Of course, we could become obsessed with discovering the verbal traditions among school boys of a certain generation and forget the poetry all together, but like you I refuse to do that!!
I mean this in the best of ways-- Do you know any real-life homosexuals, or do you believe fem-nazis victimize certain heteros by calling them so? Do you believe gays exist in the human experience, or is homosexuality a manufactured PC calumny and that, certainly, no sensitive artists were ever gay?
I personally don't get gayness- am not attracted to same gender in any way. I don't even like how gay politics have taken over personal style, tradition and our national debate. Abhor the idea of lifestyle "choice" and any equivalence between hetero child-producing units and gay unions.

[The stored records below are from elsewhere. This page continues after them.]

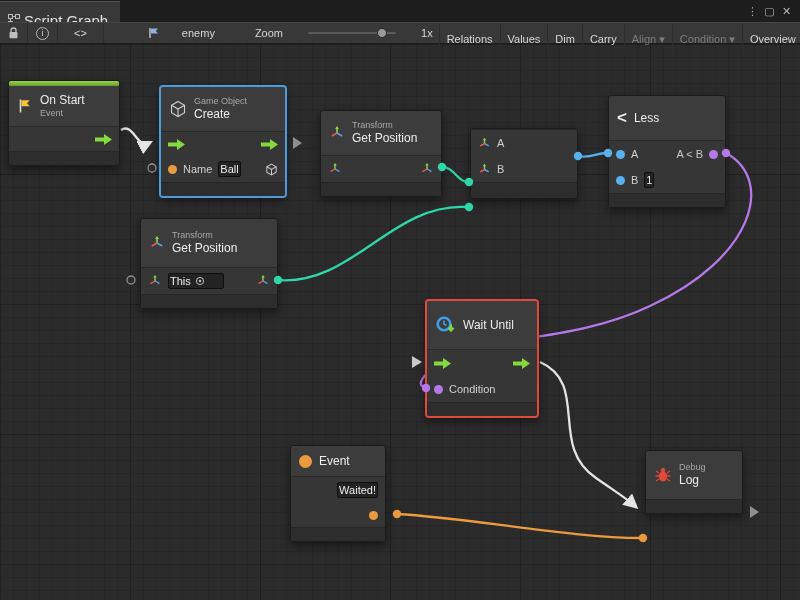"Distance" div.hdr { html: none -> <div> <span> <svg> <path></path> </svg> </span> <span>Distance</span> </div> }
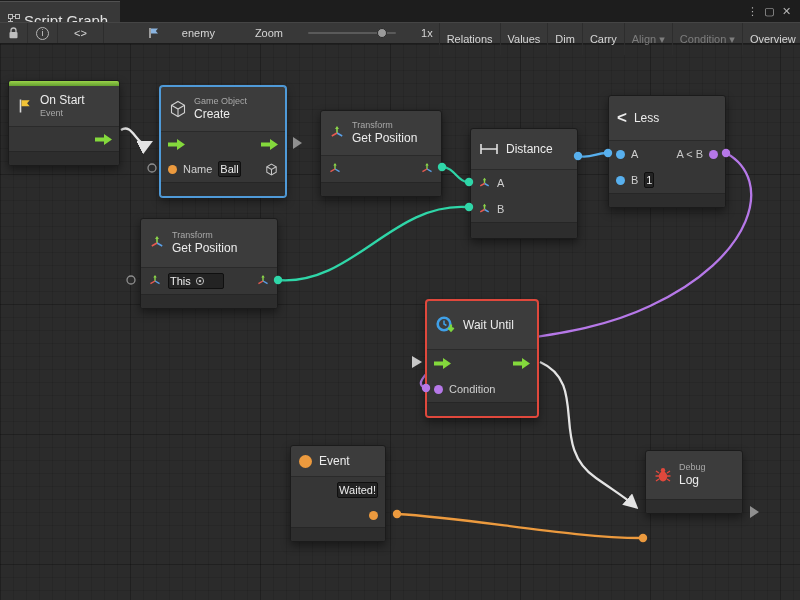"Ball" .field { padding: 1px 1px -> 1px 19px }
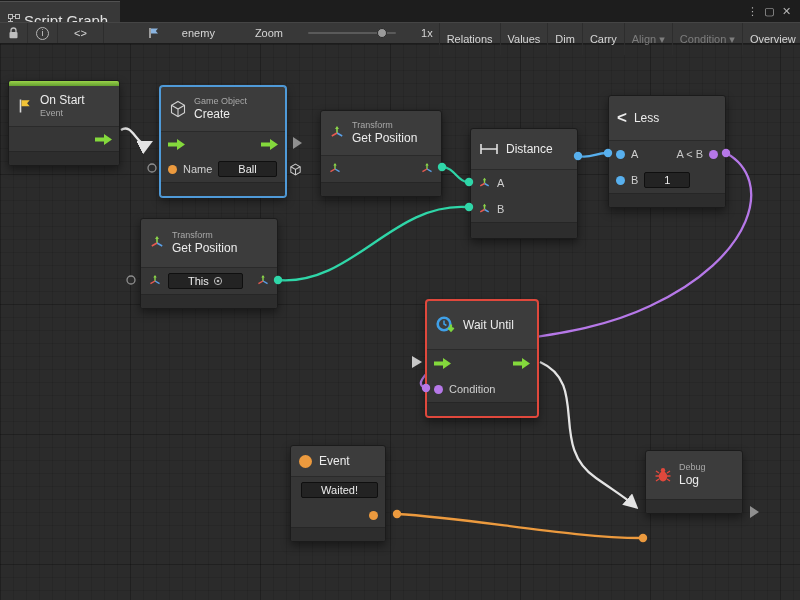"Waited!" div.rows { html: <div> <div> <span>Waited!</span> </div> <div> <span></span> <span></span> </div> </div> -> none }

BUT, I do know gay people and realize they're not a figment of my imagination :) and that most of them are irredeemably homo, from either birth or early childhood experience.
We gotta deal and not deny, imo. I donít like denying their personhood, experience and contributions, myself.
I'm not a fem-nazi, btw, if that's what you meant by getting it "out there". If you were to research the few of the poet/ soldiers in question, you'd quickly realize that their education and verbal precosity were not one and the same with their quietly professed sexuality, tho' one clearly impacted the other. They were who they were, and who are we to deny that, as if who they were in their personal lives was such an abomination as to besmirch their art, when it fact their loves and affections most likely contributed to it in particular and profound ways?